For the seventh and last puzzle my daughter said, "Lastly, we have the left leg that covers the skeletal structure of the leg. When you think skeleton, you think bone, not veins and arteries. Here we are, though, seeing the femoral vein and femoral artery fully attached to the femur. To give a short summary as to why you are seeing these veins and arteries: The femoral arteries deliver oxygenated blood to the leg, along with the anterior tibial artery. Meanwhile, the femoral vein and anterior tibial vein drain the leg, knee, ankle, and tibiofibular joints. I have not gone into nearly enough depth for someone to be able to understand all the features in this puzzle , but I think I have explained enough to make it understood that the skeleton is not all bone. This puzzle has definitely illustrated this wonderfully."

At 200% magnification it is fun being able to study the bones of the leg and how the arteries and veins snake up and down as well as around the bones. The large femoral nerve at the base of the upper pelvic bone branches out. There is another nerve in the lower leg, the common fibular nerve that branches out to the lower portion of the lower leg.

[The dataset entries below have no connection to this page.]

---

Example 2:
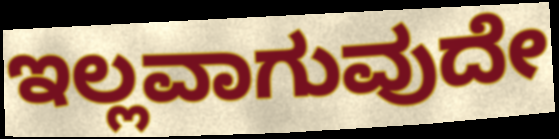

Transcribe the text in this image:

ಇಲ್ಲವಾಗುವುದೇ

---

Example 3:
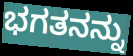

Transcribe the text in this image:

ಭಗತನನ್ನು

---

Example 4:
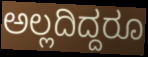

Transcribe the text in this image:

ಅಲ್ಲದಿದ್ದರೂ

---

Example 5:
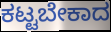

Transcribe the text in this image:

ಕಟ್ಟಬೇಕಾದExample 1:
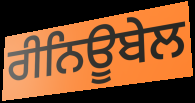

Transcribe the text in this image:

ਰੀਨਿਊਬੇਲ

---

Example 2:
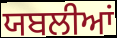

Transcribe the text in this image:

ਯਬਲੀਆਂ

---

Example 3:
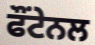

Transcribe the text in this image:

ਫੌਂਟੇਨਲ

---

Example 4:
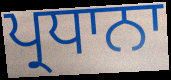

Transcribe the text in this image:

ਪ੍ਰਧਾਨਾ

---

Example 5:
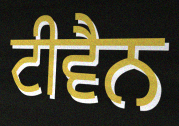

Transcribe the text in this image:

ਟੀਵੈਨ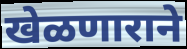
खेळणारानेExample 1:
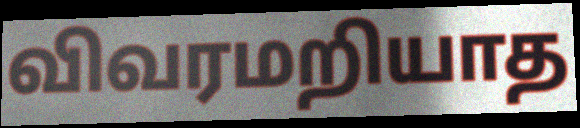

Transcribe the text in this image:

The cut, cross section of the adductor magnus muscle gives students a look at what the muscle looks like on the inside. 

It is finally time to assemble our 10ft anatomically correct human jigsaw puzzle! 
I have named him Hermann after one of our beloved pediatric surgeon's. 

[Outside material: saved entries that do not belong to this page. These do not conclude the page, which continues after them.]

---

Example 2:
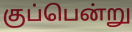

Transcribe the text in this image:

குப்பென்று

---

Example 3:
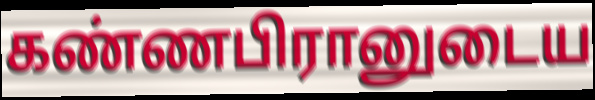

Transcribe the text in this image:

கண்ணபிரானுடைய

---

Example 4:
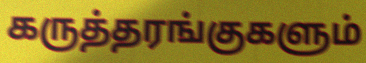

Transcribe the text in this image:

கருத்தரங்குகளும்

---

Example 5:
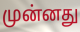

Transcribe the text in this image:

முன்னது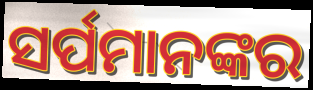
ସର୍ପମାନଙ୍କରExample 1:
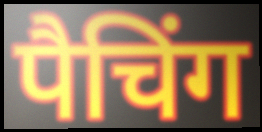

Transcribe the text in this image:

पैचिंग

Here is Hermann all put together. 

Here is my puzzle assembler next to Hermann. 

Here is another adorable picture of our dog, Mazie with Hermann. 
She has taken a liking to lying next to him.

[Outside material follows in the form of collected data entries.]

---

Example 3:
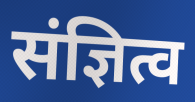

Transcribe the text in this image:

संज्ञित्व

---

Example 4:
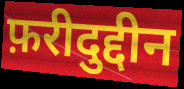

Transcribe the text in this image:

फ़रीदुद्दीन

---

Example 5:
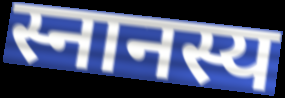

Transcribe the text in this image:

स्नानस्यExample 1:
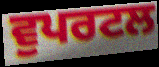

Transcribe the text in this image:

ਵੁਪਰਟਲ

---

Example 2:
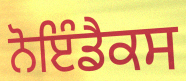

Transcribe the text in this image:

ਨੋਇੰਡੈਕਸ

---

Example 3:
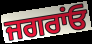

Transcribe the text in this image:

ਜਗਰਾਂਓ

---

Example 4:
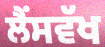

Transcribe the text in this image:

ਲੈਂਸਵੱਖ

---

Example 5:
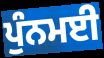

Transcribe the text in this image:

ਪੁੰਨਮਈ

And another one of my daughters..

In closing, here are just some close ups of the completed puzzle so that you can see how AWESOME it is! Really, pictures cannot do it justice. I cannot say enough about how amazing this puzzle experience was for my kiddos. Not only was it fun putting the puzzles together but they learned so much about the human body along the way. The labeled diagrams that accompany each puzzle are most definitely a bonus! This enables the student to visualize the anatomy and put correct terminology to every part along the way. This jigsaw puzzle is truly a hands-on learning lab. Why would I call it a lab? According to Merriam-Webster's Dictionary a lab is defined as: a place equipped for experimental study in a science or for testing and analysis a research laboratory broad: a place providing opportunity for experimentation, observation, or practice in a field of study. Well, as homeschoolers our homes are our science labs. Dr. Livingston's Anatomy Jigsaw Puzzle provided opportunity for observation and practice in the field of study in Anatomy. Therefore, it was a lab, and a quite long lab at that. We were all in awe at the amazing detail that the illustrator was able to put into each puzzle piece and the puzzle. This puzzle is a great learning tool due to its 200% magnification and a student's ability to see from head to toe all the working of the human body.

In conclusion, my daughter had this to say about Dr. Livingston's Anatomy Jigsaw Puzzles, "After the puzzle is done, you have to stand back and admire the hard work that went into making this puzzle and into doing it. Something about these puzzles I didn’t notice until after I had completed them was that the border throughout the entire puzzle is the same, and if you look closely, you might notice that the very outside of the puzzle is a beige. That’s not so noteworthy, but right after the beige looks like a layer of the epidermis under the skin. This leads me to think that the entire puzzle man, whom we have named Hermann, still has his skin very much intact and looking baby smooth."

As a family we give Dr. Livingston's Anatomy Jigsaw Puzzles ★★★★★ stars! 

If you are interested in studying just one or two of the body parts 
here are the links.


  1. That is so awesome! Thanks for the extra effort you put into providing this in-depth review... and a special thank-you to your daughter!

  2. These puzzles are absolutely incredible! I hope and pray one of my children will become a doctor because I've always been fascinated by anatomy and health, and it's such a crucial calling. Love that Timberdoodle sells these high quality puzzles to spark interest in anatomy and teach children about the minutest wonders of creation.